AP CSP Day 13 - Bias in Data
AP CSP Day 13 - Bias in Data
Course Information
- Course: AP Computer Science Principles
- Unit: Big Idea 3 - Data & Information (DAT)
- Lesson: Day 13 (50 minutes)
- Learning Objective: DAT-1.I - Explain bias in data collection and processing
Learning Objectives
Primary Goals
Students will be able to:
- Define bias in data
- Identify common sources of bias
- Apply techniques to reduce bias
- Analyze the impact of bias on decision-making
AP Exam Alignment
- Big Idea 3: Data & Information (27-36% of AP Exam)
- Essential Knowledge: DAT-1.I.1, DAT-1.I.2, DAT-1.I.3
- Computational Thinking Practice: 3.F - Identify and address bias in data
Lesson Structure (50 minutes)
Opening Hook (10 minutes)
13.1 Welcome & Lesson Preview (5 minutes)
Teacher Activities:
- Welcome students to Day 13
- Review previous lesson's key concepts
- Introduce today's focus on bias in data
Student Activities:
- Review previous lesson's materials
- Think about: "What is bias in data?"
13.2 Quick Bias Challenge (5 minutes)
Activity: "Identify Bias"
Instructions:
- Groups of 4-6 students
- Identify bias in a given dataset
- Discuss the process
Purpose: Activate thinking about data bias
Core Content Instruction (20 minutes)
14.1 What is Bias in Data? (10 minutes)
Definition (DAT-1.I.1):
Bias in data occurs when certain groups or perspectives are overrepresented or underrepresented.
Key Concepts:
- **Sampling bias: Unequal representation in datasets
- **Algorithmic bias: Unfair outcomes from algorithms
- **Data preprocessing: Techniques to reduce bias
Case Study: The bias in hiring algorithms
- Bias process: Identifying sampling and algorithmic bias
- Outcome: Fairer hiring decisions through preprocessing
14.2 Common Sources of Bias (5 minutes)
Sources:
- **Sampling: Unequal representation
- **Algorithm design: Flawed logic
- **Data preprocessing: Incomplete cleaning
Examples:
- Hiring app: Sampling bias in candidate selection
- Loan approval system: Algorithmic bias in decision-making
14.3 Importance of Reducing Bias (5 minutes)
Why is it important?:
- Fairness: Ensuring equal representation
- Accuracy: More reliable insights
- Ethics: Avoiding discriminatory outcomes
Discussion Questions:
- How does sampling bias affect datasets?

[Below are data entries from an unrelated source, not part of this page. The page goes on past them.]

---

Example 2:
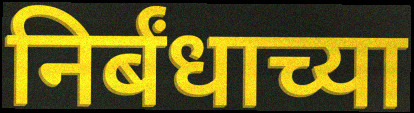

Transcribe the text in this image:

निर्बंधाच्या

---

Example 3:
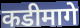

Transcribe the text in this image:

कडीमागे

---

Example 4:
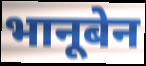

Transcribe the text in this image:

भानूबेन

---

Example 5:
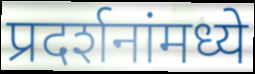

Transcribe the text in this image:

प्रदर्शनांमध्येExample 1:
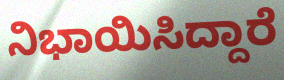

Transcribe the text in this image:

ನಿಭಾಯಿಸಿದ್ದಾರೆ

- What are the consequences of algorithmic bias?
- Why is reducing bias important for ethical computing?
Hands-On Activity (15 minutes)
15.1 Group Project: Bias Reduction Practice (15 minutes)

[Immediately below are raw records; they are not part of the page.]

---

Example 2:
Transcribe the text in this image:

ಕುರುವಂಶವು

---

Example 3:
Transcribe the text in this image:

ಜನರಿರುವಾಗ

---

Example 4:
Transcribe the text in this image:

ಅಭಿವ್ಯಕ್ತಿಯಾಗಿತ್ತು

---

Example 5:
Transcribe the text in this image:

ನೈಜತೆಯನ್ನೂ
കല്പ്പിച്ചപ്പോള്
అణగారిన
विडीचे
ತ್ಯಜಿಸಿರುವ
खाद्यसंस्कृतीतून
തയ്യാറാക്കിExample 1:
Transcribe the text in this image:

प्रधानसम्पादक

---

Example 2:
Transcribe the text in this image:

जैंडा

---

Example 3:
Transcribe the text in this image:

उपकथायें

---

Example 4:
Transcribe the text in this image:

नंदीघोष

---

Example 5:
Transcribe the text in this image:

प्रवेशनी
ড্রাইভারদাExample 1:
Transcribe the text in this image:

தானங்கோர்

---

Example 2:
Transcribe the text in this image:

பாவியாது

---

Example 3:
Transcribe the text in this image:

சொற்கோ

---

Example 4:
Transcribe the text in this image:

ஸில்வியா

Activity: "Reduce Bias in a Dataset"
Instructions:
- Groups of 3-4 students
- Identify and reduce bias in datasets
- Discuss the process and its applications
- Present findings
Materials:
- **List of datasets with bias
- **Bias reduction worksheet
- **Access to coding environment
Learning Goals:
- **Understand data bias
- **Identify bias sources
- **Apply bias reduction techniques
- **Present ideas effectively
Assessment:
- **Group participation
- **Bias identification accuracy
- **Use of bias reduction tools
- **Presentation clarity
Closure & Preview (5 minutes)
16.1 Key Concepts Review (2 minutes)
Today's Learning Highlights:
- ✅ Understanding data bias
- ✅ Identifying bias sources
- ✅ Applying bias reduction techniques
- ✅ Analyzing bias impact
AP Exam Connection:
- These concepts will appear in AP exam multiple choice questions
- Understanding bias is crucial for the Explore Performance Task
16.2 Next Class Preview (3 minutes)
Day 14 Topic: "Data Project - Day 1"
- Learning Objective: DAT-1.J - Develop a data project
- Activity: Practicing data project development techniques
- Homework: Think about a recent program you used. What biases did it have? How could they be reduced?